Une « fabrique de travailleurs pauvres » à la Croix-Rouge?
Suivant un mot d’ordre de grève national, nombre de salariés ont débrayé hier. Les syndicats dénoncent de mauvaises conditions de travail et un manque de revalorisation des salaires
Quand on évoque la CroixRouge, c’est habituellement pour les gestes qui sauvent, des actions caritatives, ou du bénévolat. L’envers du décor est tout autre. La Croix-Rouge, ce sont près de 18 000 salariés sur le territoire national pour 60 000 bénévoles. Et des rémunérations parfois au ras des pâquerettes. Hier, à l’appel d’une large intersyndicale (FO, CFTC, CFECGC, CGT, Sud et CFDT), certains d’entre eux se sont mis en grève pour réclamer une revalorisation de leurs salaires, de meilleures conditions de travail et une reconnaissance de leurs métiers. À la Croix-Rouge française, « 3 100 salariés sont payés au Smic sans une réelle reconnaissance de leur ancienneté », estime l’intersyndicale.
Manif sous la pluie
Au complexe Croix-Rouge de l’Escarène, dans l’arrière-pays niçois, Malgré une météo maussade, une vingtaine de salariés du Foyer d’accueil médicalisé de l’Escarène se sont hier mobilisés hier. (DR)
Catherine, 35 ans d’ancienneté, diplômée, ne touche que 1 550 euros. Dans ce Foyer d’accueil médicalisé (FAM), une cinquantaine de salariés s’occupe d’une soixantaine d’adultes lourdement handicapés. Ces patients
ont besoin d’une assistance pour la plupart des actes essentiels de la vie courante, ainsi que d’une médicalisation. Hier, sous un parapluie et avec une vingtaine de collègues, Catherine a manifesté devant son établissement. À 53 ans, cette syndicaliste, déléguée du personnel, ne se plaint pas de ses conditions de travail. Mais elle dénonce les salaires faméliques et le manque de personnel. « Quand des salariés sont absents, ils ne sont pas remplacés, faute de budget, nous dit-on.»
Une fabrique de « travailleurs pauvres »
Les syndicats assimilent eux la Croix-Rouge à une fabrique de « travailleurs pauvres ». Des conditions de salaires telles que le turn over est extrêmement important. « Chez nous, depuis 2013, sur soixante salariés environ, nous ne sommes plus qu’une quinzaine d’anciens », soupire Catherine. « Depuis 2014 la Croix-Rouge rencontre des difficultés, certains services ont changé jusqu’à huit fois de responsables en deux ans », déplore Danielle Albin, de l’Union départementale CGT Santé.
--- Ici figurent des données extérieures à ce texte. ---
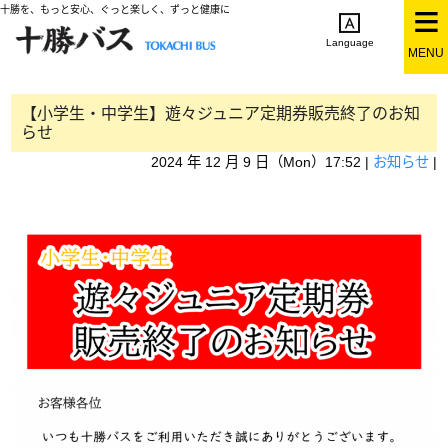
十勝を、もっと安心、ぐっと楽しく、ずっと健康に
Language
MENU
English
简体中文
繁体中文
한국어
日本語
【小学生・中学生】遊々ジュニア定期券販売終了のお知
らせ
2024 年 12 月 9 日（Mon）17:52 |
お知らせ
|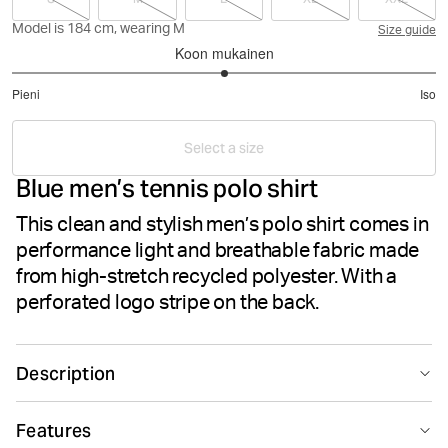
Model is 184 cm, wearing M
Size guide
Koon mukainen
3
Pieni
Iso
/
Perustuu
5
6
Select a size
ääneen
Blue men’s tennis polo shirt
This clean and stylish men’s polo shirt comes in
performance light and breathable fabric made
from high-stretch recycled polyester. With a
perforated logo stripe on the back.
Description
The Björn Borg Ace Polo shirt for men is made from
Features
high-stretch recycled polyester in light and breathable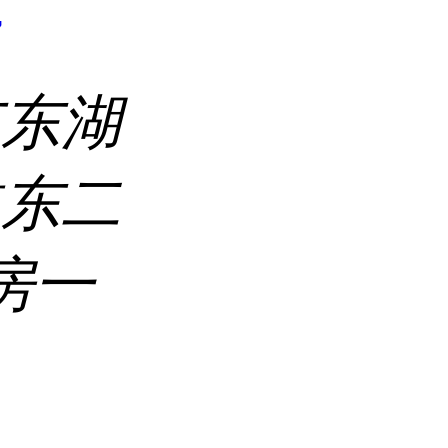
7
市东湖
道东二
房一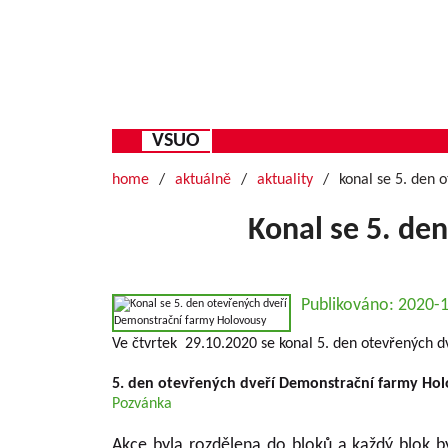
VSUO
home
aktuálně
aktuality
konal se 5. den 
Konal se 5. de
Publikováno: 2020-
Ve čtvrtek 29.10.2020 se konal 5. den otevřených 
5. den otevřených dveří Demonstrační farmy Ho
Pozvánka
Akce byla rozdělena do bloků a každý blok b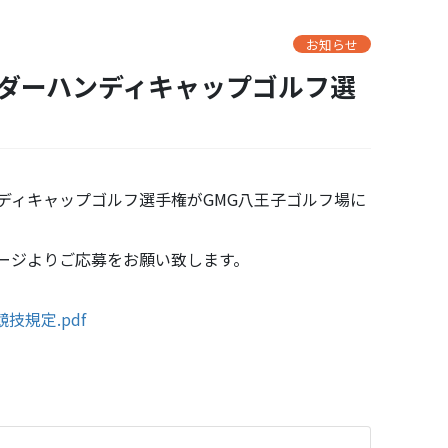
お知らせ
ハンディキャップゴルフ選手権がGMG八王子ゴルフ場に
日
ージよりご応募をお願い致します。
規定.pdf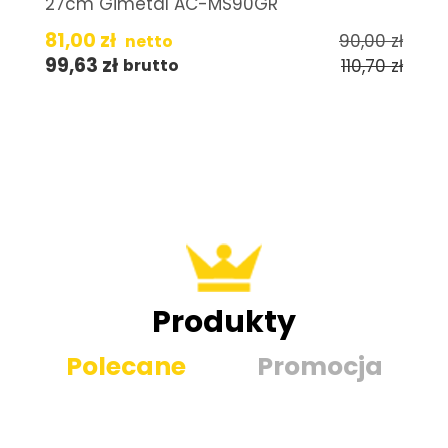
27cm Gimetal AC-MS90GR
81,00
zł
90,00
zł
netto
99,63
zł
110,70
zł
brutto
Produkty
Polecane
Promocja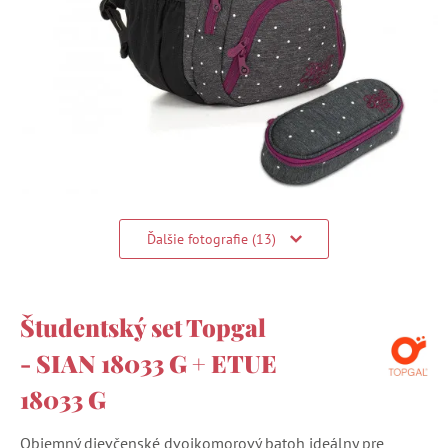
Ďalšie fotografie (13)
Študentský set Topgal
- SIAN 18033 G + ETUE
18033 G
Objemný dievčenské dvojkomorový batoh ideálny pre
La Croix-Rouge compte à peu près 1400 équivalents temps plein en Paca et en Corse. « Certains secteurs sont sous tension, reconnaît un cadre de la CroixRouge, qui n’a pas souhaité être cité. Cette problématique n’est pas liée à la Croix-Rouge, mais au secteur. C’est plus particulièrement vrai dans notre région, car il y a beaucoup d’Ehpad. Les niveaux de salaire ne sont pas très élevés, la direction en a conscience. Elle oeuvre volontiers dans le sens de leur revalorisation, mais l’environnement économique ne le permet pas forcément.» Hier à L’Escarène, et dans les autres centres (Mougins, Biot) la continuité des soins a été assurée malgré la grève. « C’est un devoir », précise Catherine. Preuve que la Croix-Rouge peut s’appuyer sur des personnels dévoués. Mais la colère couve.